SUPPLIED PASSAGE
┌────────

Terracotta must be configured in a very specific and detailed way. The Terracotta configuration file (typically called tc-config.xml) must define the names of classes to instrument, which methods will contain lock/transaction boundaries and how non clustered enable data will be handled (such as defining and resolving transient fields). Initially this work was done with SAK-13908. SAK-13908 defined the first tc-config.xml file and a terracotta-config module to encompass this configuration. This file grew unreasonably large and started to contain data that was specific to a particular tool. Given that our goal was to enable system administrators to turn Terracotta functionality on/off on a per tool basis, it did not make sense that all Terracotta configuration for all tools live in the same file. To improve Terracotta configuration, SAK-14675 was created. SAK-14675 defined a Terracotta Integratiom Module (TIM) for every Sakai module that required Terracotta configuration. A new xyz-tim sub-module was created for each area (tool-tim, event-tim, content-tim, site-manage-tim). Additionally, the new terracotta-config module was modified to be aware of these *-tim modules and to deploy both the tc-config.xml and the related TIM jar files at the deployers request. This continues with the premise of not forcing a Sakai deployer to take Terracotta changes they do not want, unless they decide to turn these features on. One caveat to this, is the *-tim modules are maven build-time dependent on the Terracotta repository. This somewhat violates the goal of no compile time dependencies, but it does so only for configuration file build artifacts, not for any Java code.

└────────

INFORMATION SUPPLIED
┌────────

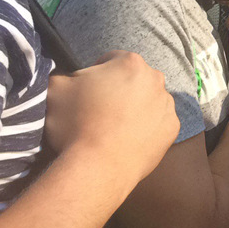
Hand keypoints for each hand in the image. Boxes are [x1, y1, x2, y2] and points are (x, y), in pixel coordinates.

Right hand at [45, 50, 178, 185]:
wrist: (98, 167)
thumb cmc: (75, 124)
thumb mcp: (55, 89)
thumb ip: (63, 74)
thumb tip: (69, 77)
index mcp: (130, 62)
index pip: (111, 60)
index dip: (96, 74)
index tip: (86, 92)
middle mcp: (155, 78)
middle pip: (133, 79)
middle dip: (119, 89)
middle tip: (100, 111)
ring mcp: (167, 104)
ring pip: (148, 100)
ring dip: (135, 108)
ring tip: (113, 128)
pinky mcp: (172, 127)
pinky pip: (158, 123)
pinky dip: (146, 128)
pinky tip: (128, 139)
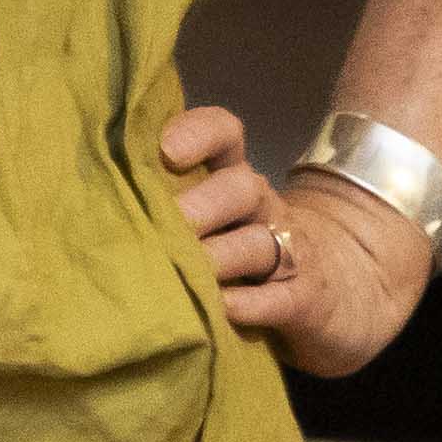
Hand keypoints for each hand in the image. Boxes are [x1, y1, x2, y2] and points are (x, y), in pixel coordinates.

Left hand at [161, 103, 432, 381]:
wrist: (343, 296)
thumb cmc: (249, 253)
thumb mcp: (218, 221)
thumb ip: (169, 201)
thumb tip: (98, 200)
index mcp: (235, 180)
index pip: (224, 135)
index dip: (197, 133)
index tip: (165, 150)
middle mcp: (262, 208)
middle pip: (240, 187)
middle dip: (202, 203)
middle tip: (169, 223)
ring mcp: (289, 253)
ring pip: (257, 243)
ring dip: (218, 256)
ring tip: (186, 269)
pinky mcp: (306, 300)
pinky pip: (278, 297)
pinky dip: (249, 303)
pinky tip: (222, 308)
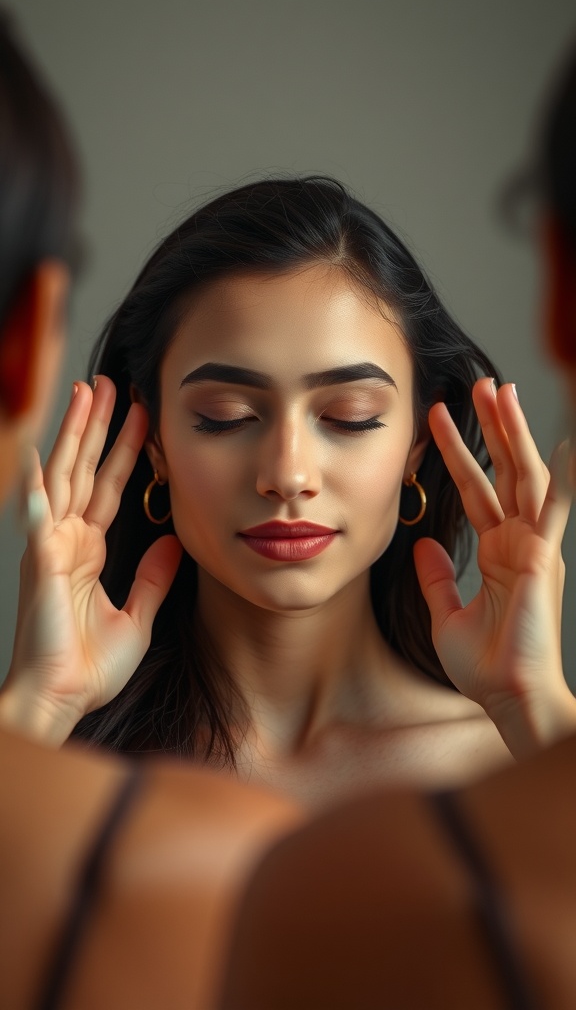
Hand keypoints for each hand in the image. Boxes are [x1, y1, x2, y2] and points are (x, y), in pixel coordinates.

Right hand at [0, 376, 181, 745]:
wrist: (63, 699)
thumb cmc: (89, 666)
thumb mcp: (138, 615)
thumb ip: (153, 577)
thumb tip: (174, 542)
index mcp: (86, 550)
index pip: (109, 487)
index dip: (124, 452)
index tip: (141, 417)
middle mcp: (66, 540)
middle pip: (85, 469)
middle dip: (97, 426)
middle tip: (110, 384)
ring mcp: (50, 546)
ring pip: (64, 475)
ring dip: (75, 434)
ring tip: (87, 393)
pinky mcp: (42, 561)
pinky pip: (39, 514)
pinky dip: (38, 482)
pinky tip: (40, 449)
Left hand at [413, 377, 574, 758]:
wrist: (508, 697)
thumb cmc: (486, 664)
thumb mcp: (447, 613)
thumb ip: (437, 577)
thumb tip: (422, 544)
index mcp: (499, 550)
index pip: (476, 489)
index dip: (459, 454)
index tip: (438, 420)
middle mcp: (519, 541)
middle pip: (504, 471)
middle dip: (492, 427)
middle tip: (480, 385)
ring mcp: (534, 546)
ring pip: (525, 476)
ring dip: (514, 434)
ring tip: (500, 392)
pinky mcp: (543, 557)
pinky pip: (553, 509)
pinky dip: (560, 476)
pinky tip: (559, 444)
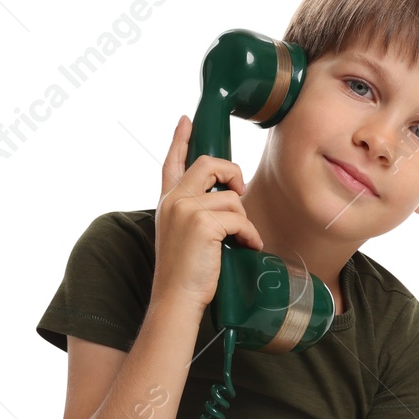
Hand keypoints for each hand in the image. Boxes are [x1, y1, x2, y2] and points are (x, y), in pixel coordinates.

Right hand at [153, 114, 265, 311]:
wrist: (176, 298)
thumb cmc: (185, 274)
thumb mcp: (183, 236)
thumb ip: (196, 214)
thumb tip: (228, 200)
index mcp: (167, 202)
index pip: (172, 163)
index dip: (180, 139)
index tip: (187, 120)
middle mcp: (174, 200)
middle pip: (208, 164)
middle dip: (232, 173)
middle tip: (241, 192)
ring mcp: (186, 209)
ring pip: (231, 198)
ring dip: (244, 220)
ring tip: (242, 239)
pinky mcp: (202, 223)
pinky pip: (240, 218)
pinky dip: (250, 234)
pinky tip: (249, 246)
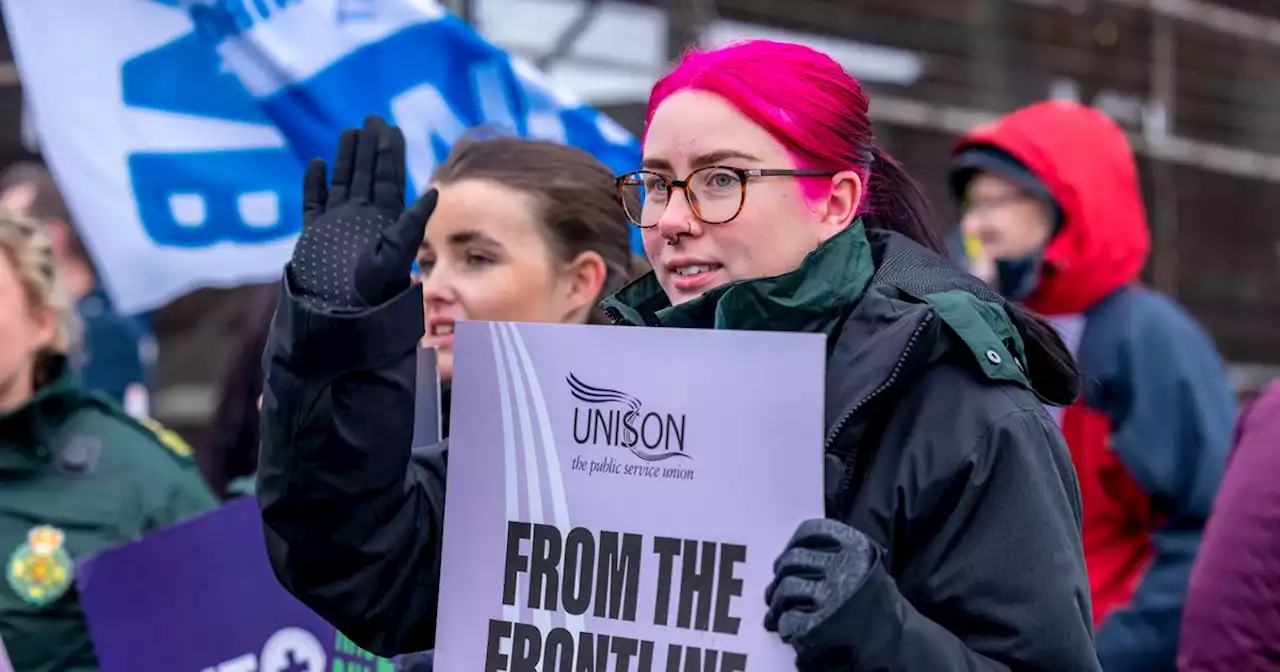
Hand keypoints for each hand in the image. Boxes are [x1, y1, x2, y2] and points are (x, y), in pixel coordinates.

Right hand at [289, 115, 437, 310]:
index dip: (390, 153)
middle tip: (372, 118)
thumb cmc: (372, 291)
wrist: (340, 315)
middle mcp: (363, 217)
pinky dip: (314, 184)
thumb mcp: (396, 253)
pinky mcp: (315, 232)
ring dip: (346, 158)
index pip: (388, 178)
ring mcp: (338, 222)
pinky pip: (314, 202)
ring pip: (342, 182)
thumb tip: (434, 192)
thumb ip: (411, 223)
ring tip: (349, 132)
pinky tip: (317, 164)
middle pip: (366, 174)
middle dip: (370, 147)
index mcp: (385, 219)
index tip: (392, 128)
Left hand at [764, 518, 878, 658]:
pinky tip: (789, 628)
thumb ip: (837, 551)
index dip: (794, 542)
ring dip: (776, 601)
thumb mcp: (867, 563)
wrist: (898, 636)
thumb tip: (795, 549)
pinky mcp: (824, 622)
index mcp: (854, 546)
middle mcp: (842, 565)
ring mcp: (832, 593)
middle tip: (776, 588)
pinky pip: (791, 618)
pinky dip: (786, 623)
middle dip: (779, 574)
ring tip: (776, 610)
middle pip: (791, 560)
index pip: (811, 530)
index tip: (789, 553)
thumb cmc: (879, 599)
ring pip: (786, 588)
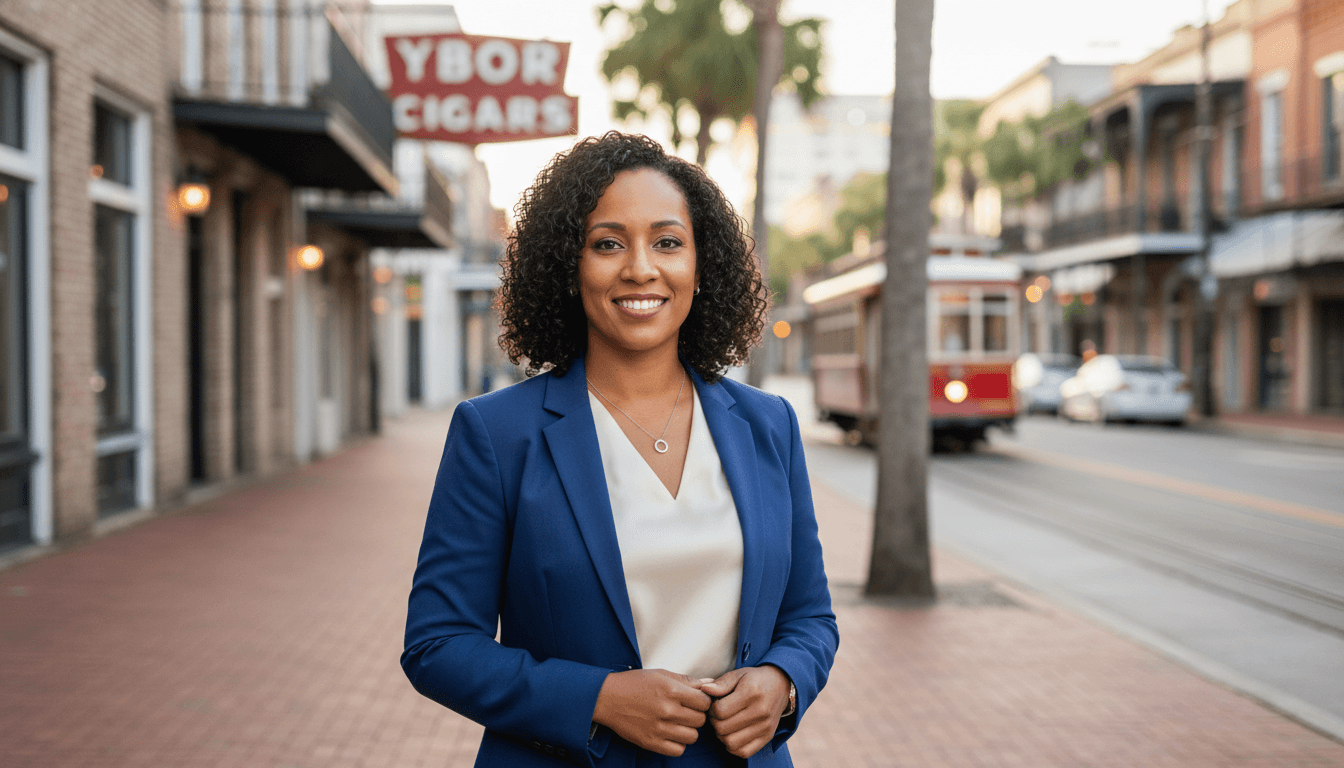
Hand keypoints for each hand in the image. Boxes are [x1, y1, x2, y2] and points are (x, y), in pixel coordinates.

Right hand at [591, 669, 711, 755]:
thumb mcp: (661, 674)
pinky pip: (678, 750)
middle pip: (700, 720)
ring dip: (688, 730)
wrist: (607, 698)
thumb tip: (710, 683)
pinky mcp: (651, 742)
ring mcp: (659, 728)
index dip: (702, 701)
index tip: (695, 701)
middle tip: (686, 711)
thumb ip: (687, 680)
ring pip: (693, 737)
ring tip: (678, 723)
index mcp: (671, 690)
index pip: (705, 702)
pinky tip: (671, 734)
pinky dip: (678, 743)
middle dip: (696, 715)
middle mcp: (667, 710)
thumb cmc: (634, 683)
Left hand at [702, 665, 791, 757]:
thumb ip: (720, 683)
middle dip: (714, 722)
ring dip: (722, 736)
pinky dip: (733, 747)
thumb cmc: (755, 680)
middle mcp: (760, 711)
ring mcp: (765, 727)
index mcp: (751, 693)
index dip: (711, 709)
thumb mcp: (738, 675)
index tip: (714, 704)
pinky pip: (744, 752)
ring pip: (731, 743)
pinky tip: (733, 734)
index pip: (719, 711)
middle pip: (723, 728)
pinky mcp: (768, 737)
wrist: (781, 684)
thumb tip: (704, 690)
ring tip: (725, 724)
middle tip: (717, 715)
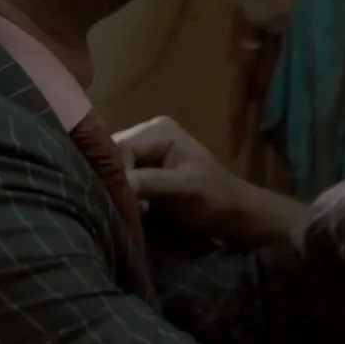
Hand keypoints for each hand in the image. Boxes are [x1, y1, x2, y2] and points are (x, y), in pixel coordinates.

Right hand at [115, 116, 306, 245]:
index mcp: (159, 130)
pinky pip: (122, 178)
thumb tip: (116, 183)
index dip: (111, 173)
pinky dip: (121, 193)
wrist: (234, 214)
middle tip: (111, 207)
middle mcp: (148, 133)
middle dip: (111, 181)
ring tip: (116, 208)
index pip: (119, 147)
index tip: (110, 200)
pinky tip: (123, 207)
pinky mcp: (145, 170)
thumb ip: (150, 183)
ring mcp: (146, 151)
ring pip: (114, 168)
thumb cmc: (213, 199)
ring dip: (114, 189)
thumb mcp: (183, 189)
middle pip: (112, 156)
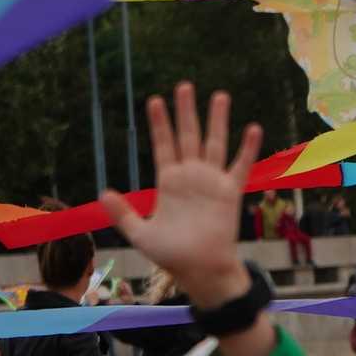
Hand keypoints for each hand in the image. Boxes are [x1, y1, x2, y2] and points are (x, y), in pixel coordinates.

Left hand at [100, 84, 263, 309]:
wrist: (200, 270)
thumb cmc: (172, 255)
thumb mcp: (140, 233)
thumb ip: (123, 213)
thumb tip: (103, 192)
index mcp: (169, 182)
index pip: (163, 145)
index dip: (159, 124)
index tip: (154, 100)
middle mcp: (191, 176)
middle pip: (188, 136)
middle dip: (185, 111)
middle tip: (184, 86)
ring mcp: (212, 182)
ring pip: (215, 143)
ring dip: (217, 120)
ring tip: (220, 95)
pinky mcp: (230, 192)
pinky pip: (241, 166)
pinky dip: (248, 149)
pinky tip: (252, 128)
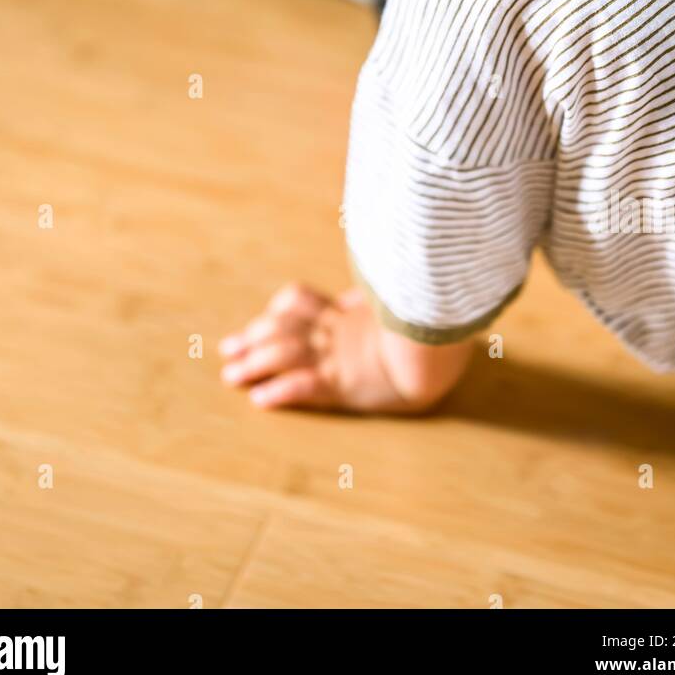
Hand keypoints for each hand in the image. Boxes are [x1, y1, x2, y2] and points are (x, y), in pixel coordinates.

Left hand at [218, 282, 472, 412]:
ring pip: (286, 354)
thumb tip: (389, 274)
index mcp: (348, 313)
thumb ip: (385, 295)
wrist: (446, 351)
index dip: (275, 312)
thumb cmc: (430, 330)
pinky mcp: (346, 383)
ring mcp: (340, 357)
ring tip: (230, 375)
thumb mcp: (403, 304)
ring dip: (255, 363)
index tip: (258, 322)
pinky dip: (281, 391)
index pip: (301, 302)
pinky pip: (307, 386)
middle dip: (253, 338)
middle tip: (227, 350)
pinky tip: (261, 400)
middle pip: (284, 328)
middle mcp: (338, 332)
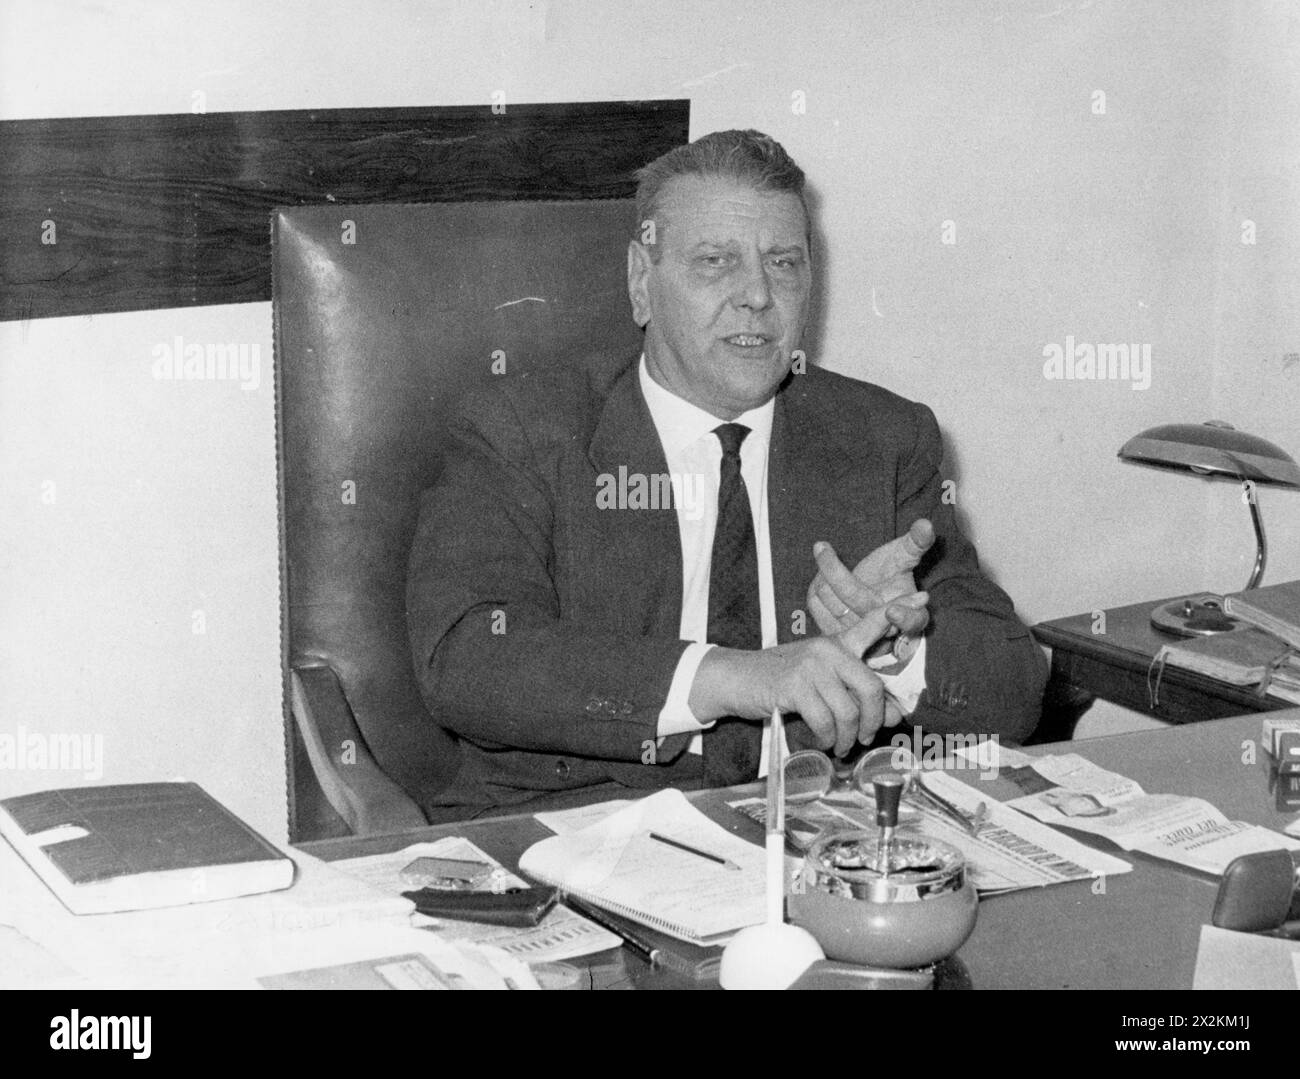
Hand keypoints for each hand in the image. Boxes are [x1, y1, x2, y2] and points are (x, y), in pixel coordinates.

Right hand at [688, 599, 916, 756]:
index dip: (900, 612)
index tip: (925, 601)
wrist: (736, 680)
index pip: (871, 623)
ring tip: (839, 745)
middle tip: (864, 737)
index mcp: (836, 644)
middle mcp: (827, 649)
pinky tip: (821, 741)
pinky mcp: (794, 685)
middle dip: (872, 721)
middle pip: (870, 688)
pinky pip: (825, 721)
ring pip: (849, 711)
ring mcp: (811, 665)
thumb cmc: (779, 682)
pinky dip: (826, 738)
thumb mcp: (816, 676)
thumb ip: (849, 690)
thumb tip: (888, 715)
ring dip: (846, 737)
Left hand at [807, 518, 934, 638]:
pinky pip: (816, 607)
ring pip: (834, 604)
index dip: (905, 619)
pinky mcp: (834, 632)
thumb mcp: (906, 557)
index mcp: (912, 613)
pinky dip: (815, 587)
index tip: (893, 611)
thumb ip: (916, 542)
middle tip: (821, 545)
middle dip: (836, 573)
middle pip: (859, 602)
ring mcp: (857, 634)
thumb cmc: (893, 573)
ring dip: (824, 575)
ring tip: (822, 551)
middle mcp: (884, 629)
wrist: (873, 592)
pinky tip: (820, 573)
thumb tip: (925, 524)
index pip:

└────────

TASK TO COMPLETE
Carry the text on Terracotta configuration in Sakai forward, beginning right after its final sentence.

ANSWER BELOW
Other Jira Tickets

The following are the other JIRA tickets under the parent SAK-13324 ticket that have not been mentioned above. Either these tickets are still open or they were closed with no changes, based on a change in direction.

  • SAK-13325 Script acceptance tests for session clustering capabililty
    Still open
  • SAK-13326 Add SessionManager unit tests
    Complete
  • SAK-13327 Script component-level SessionManager performance tests
    Still open
  • SAK-13328 Allow clustered session lookup/intialization
    Closed, no longer relevant
  • SAK-13329 Allow configurable participation in distributed session attribute storage
    Closed, no longer relevant
  • SAK-13331 Refactor Presence to cope with session attribute clustering
    Closed, no longer relevant
  • SAK-13355 Instrument Sakai sessions such that attribute values and context can be logged and reported on
    Complete
  • SAK-13497 Add ComponentManager/ComponentLoader unit tests
    Complete
  • SAK-13832 Add UsageSessionServiceAdapter/UsageSession unit tests
    Still open
  • SAK-13835 Add "local failover" capability to Sessions, ToolSessions, and ContextSessions
    Most of this work changed to whitelist approach (see SAK-14105)
  • SAK-13893 Verify Terracotta-enabled ComponentManager and SessionComponent
    Still open
  • SAK-14240 Refactor BaseUsageSession to avoid casts to UsageSessionService implementation (UsageSessionServiceAdaptor)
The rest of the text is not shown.